■ PROBLEMS TO WORK ON
1. In the thread on wiki page titles, restate the paragraph that begins "The storage of titles in the database" as a short bulleted list that keeps its main points.
2. Which characters or kinds of characters does the thread on wiki page titles say people have had trouble using in page names? List them all.
3. Write the next part of the thread on wiki page titles, starting right after its last sentence.

■ DOCUMENT SECTION
###
On Dec 6, 2004, at 11:11 PM, Nick Triantos wrote:
I've seen a few threads go by about not being able to use "funny" characters in page names... Everything from non-US characters, to the plus sign ( + ) and apostrophe ( ' ).
Is there a reason that the page titles aren't just stored in the database in urlencode( )'d page titles? When a search, etc. is performed, we could just convert the string to its urlencode( ) equivalent, and do the same for [[ ]] type links.
The storage of titles in the database is *in no way at all* related to limitations of what characters we allow in titles. Storing them in the database urlencode()d would make absolutely no difference except to complicate the code and bloat the database.
What characters we allow in titles is *only* related to the wiki link syntax and HTML and URL encoding/decoding issues.
###
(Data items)
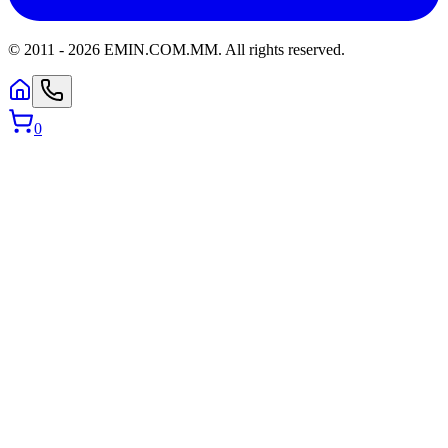
© 2011 -
2026
EMIN.COM.MM
.
All rights reserved.
0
###
■ WRITTEN ANSWERS
1.
- How titles are stored in the database has nothing to do with which characters are allowed in titles.
- Storing titles urlencode()d would make no other difference.
- It would only complicate the code and bloat the database.

2.
- Non-US characters
- The plus sign (+)
- The apostrophe (')

3.
It's extremely helpful for titles to be idempotent for URL decoding; data may be decoded multiple times for instance due to mod_rewrite hell, and for historical reason we in some places allow URL-encoded text to be used in wiki links themselves. Interwiki links at least let %xx hex does pass through unmolested.
(It's pretty annoying to me that you can't name a page "C++") :-)
The + issue has to do with multiple encoding/decoding issues and backwards-compatible links (in URL encoding, + represents a space).
-- brion vibber (brion @ pobox.com)